Wenngleich damit die Leistungspflicht der Antragsgegnerin nicht allein aufgrund der verspäteten Meldung des Versicherungsfalles entfällt, erweist sich die Entscheidung des Amtsgerichts jedoch aus einem anderen Grund als in der Sache zutreffend. Der Antragsteller hat nämlich, obschon nicht zuletzt auf der Grundlage des die Prozesskostenhilfe versagenden Beschlusses hierfür Anlass bestand, auch im Rahmen des Beschwerdeverfahrens die vertraglichen Voraussetzungen seines (vermeintlichen) Anspruches nicht schlüssig dargelegt. Da der Antragsteller als Versicherter Ansprüche wegen Arbeitsunfähigkeit geltend machen will, oblag es ihm, zu den bedingungsgemäßen Voraussetzungen dieses Versicherungsfalles schlüssig und nachprüfbar vorzutragen. Eine versicherte Arbeitsunfähigkeit besteht nach den Versicherungsbedingungen der Antragsgegnerin, wenn die versicherte Person infolge einer ärztlich nachgewiesenen Gesundheitsstörung nach Versicherungsbeginn vorübergehend außerstande ist, ihre bisherige berufliche Tätigkeit in keiner Weise auszuüben, sie auch nicht ausübt und keiner anderen Erwerbstätigkeit nachgeht (§ 1 Nr. 2 RSV-AU).

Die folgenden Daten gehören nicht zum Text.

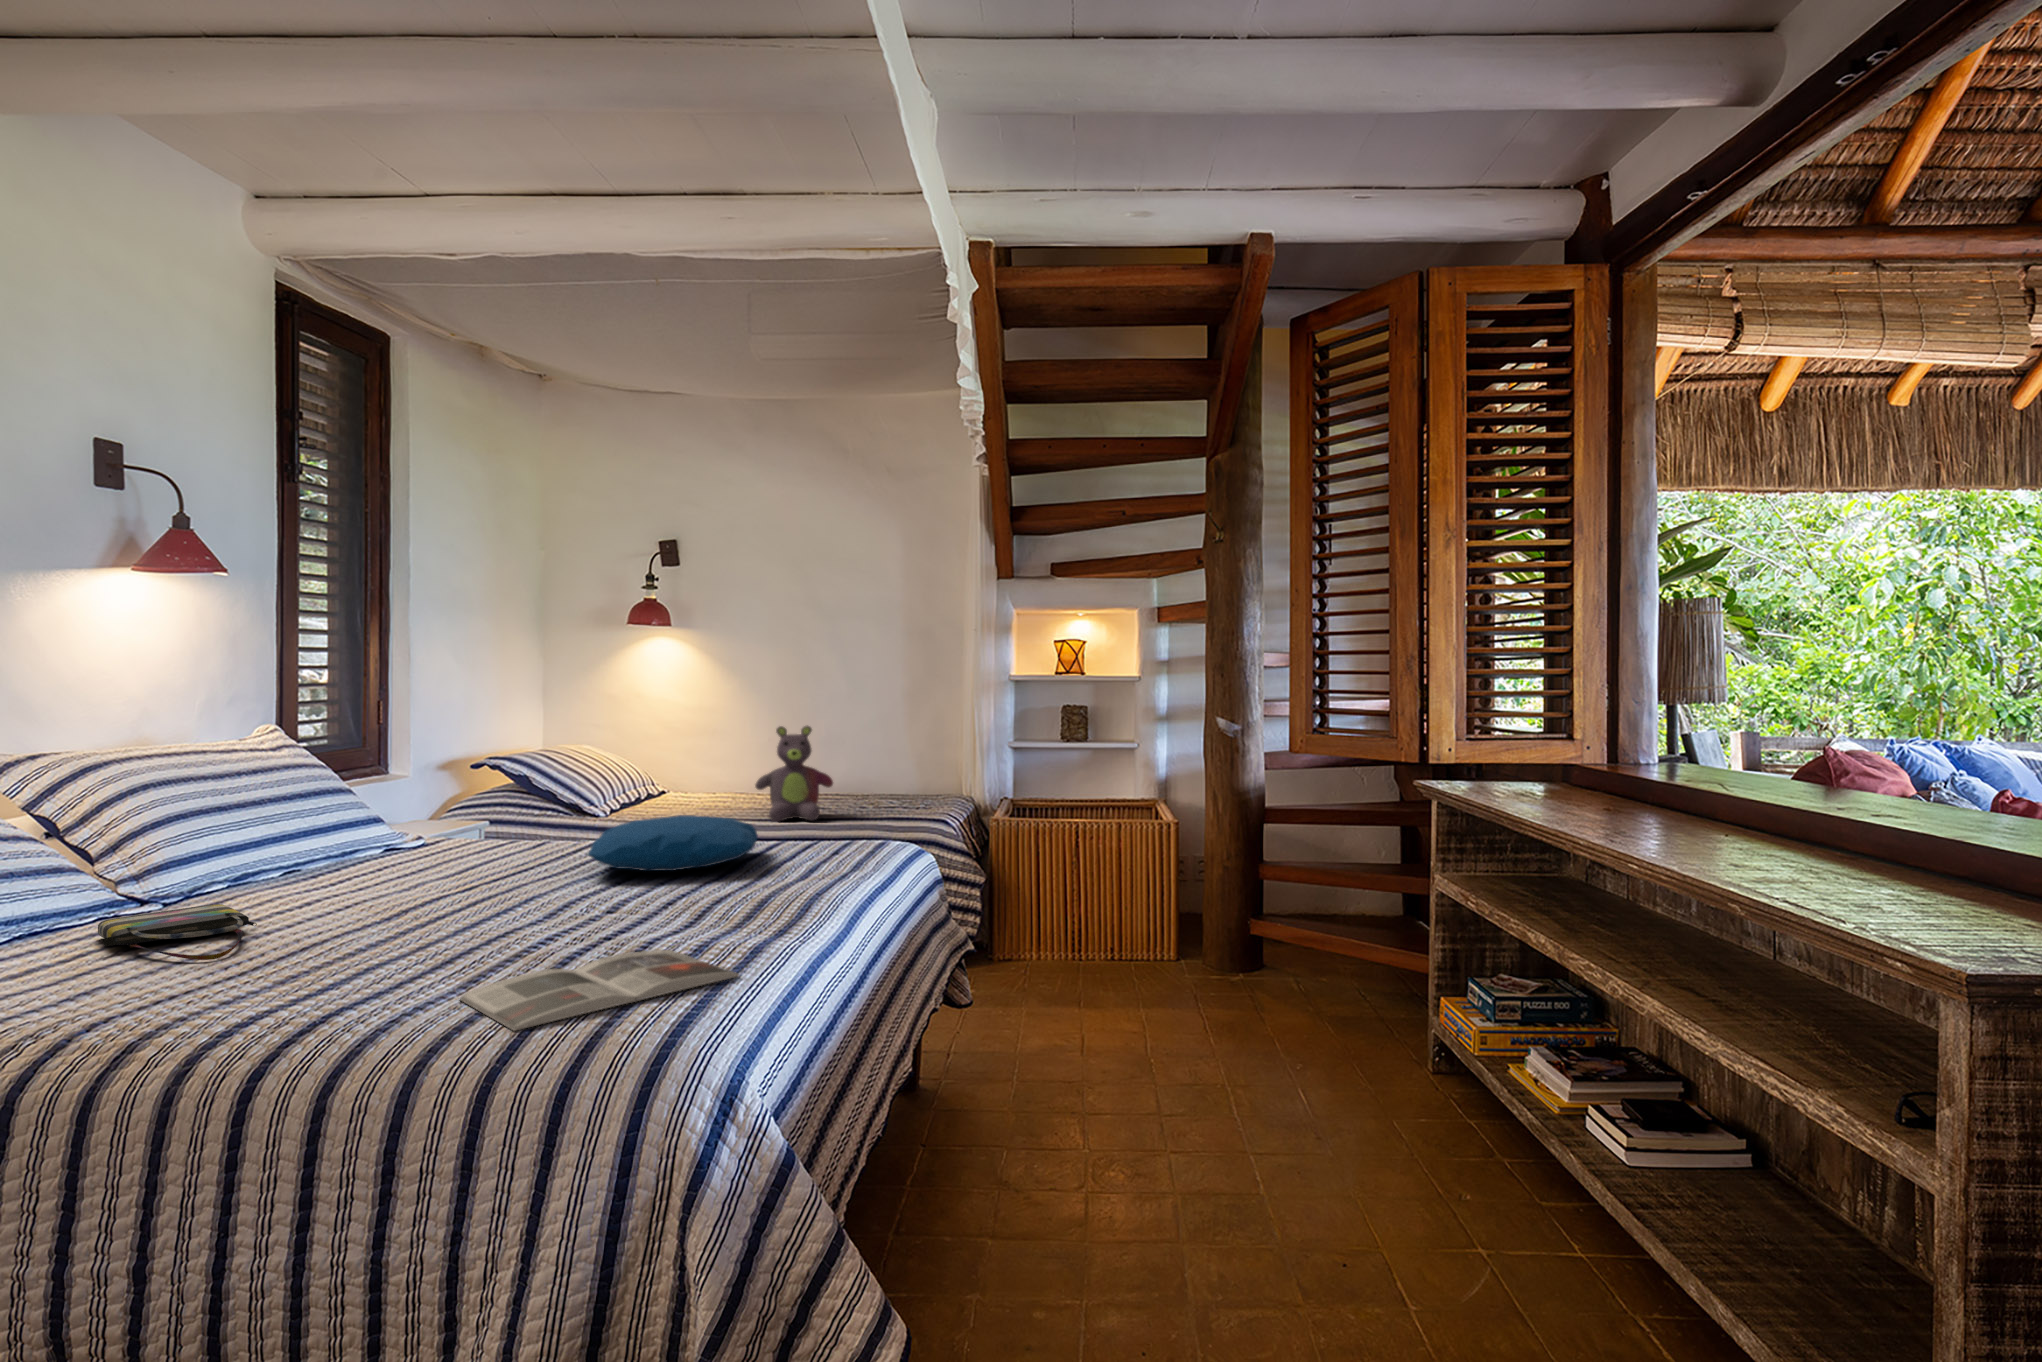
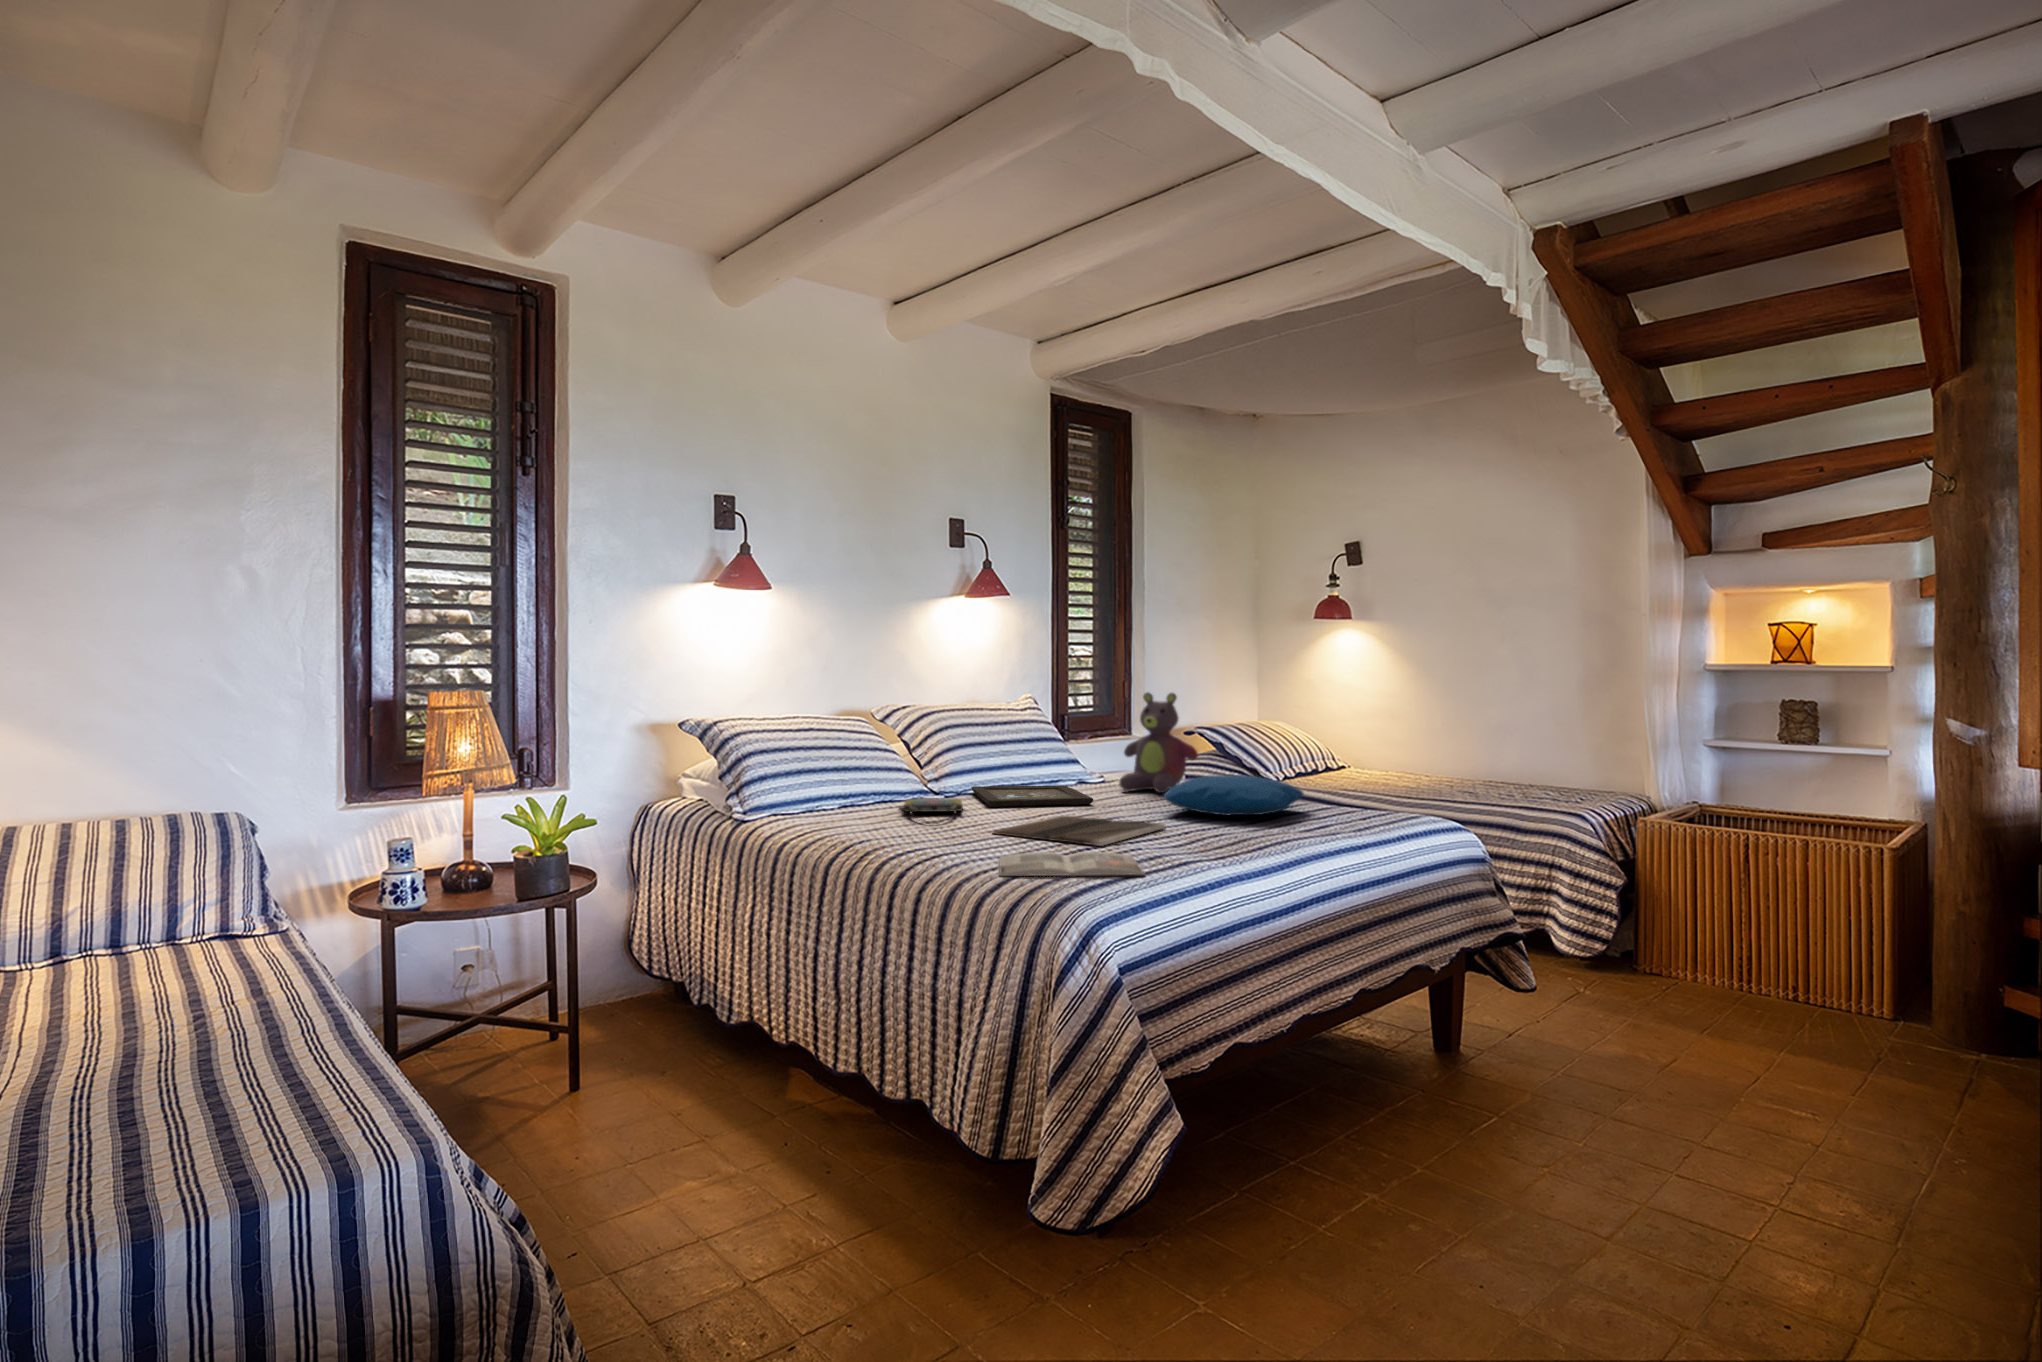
stuffed bear: present [755,726,833,822] -> present [1119,692,1198,793]
tray: none [201,858,460,909] -> present [971,785,1093,807]
laptop: none [365,894,632,956] -> present [993,816,1165,846]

Mithin kommt es darauf an, ob die versicherte Person in der Lage ist, einzelne in ihren Beruf fallende Tätigkeiten zu verrichten (vgl. OLG Karlsruhe, VersR 2005, 1422). Ein Versicherter, der, wie der Antragsteller, bedingungsgemäße Arbeitsunfähigkeit behauptet, ist deshalb gehalten, darzulegen, welche gesundheitlichen Hindernisse ihn in welcher konkreten Weise beeinträchtigen, die Anforderungen seines Berufs zu erfüllen (vgl. OLG Hamm, VersR 2013, 358; zur Berufsunfähigkeitsversicherung auch BGH, Urt. v. 22. September 2004 – IV ZR 200/03, VersR 2005, 676; Saarl. OLG, Urt. v. 8. März 2006 – 5 u 269/05-22, VersR 2007, 96). Daran fehlt es hier völlig, weshalb das Amtsgericht mit dieser Begründung, gegen die der Antragsteller auch mit seiner Beschwerde nichts erinnert, die nachgesuchte Prozesskostenhilfe zu Recht versagt hat.

4.

Eine Kostenentscheidung ist entbehrlich, da im Rahmen der Prozesskostenhilfe außergerichtliche Kosten nicht erstattet werden (vgl. § 127 Abs. 4 ZPO) und sich die Verpflichtung des Antragstellers, die im Beschwerdeverfahren anfallenden Gerichtskosten zu tragen, aus dem Gesetz ergibt.

5.

Die Rechtsbeschwerde war nicht zuzulassen, da die hierfür erforderlichen Voraussetzungen (§ 574 Abs. 2 und 3 ZPO) nicht vorliegen.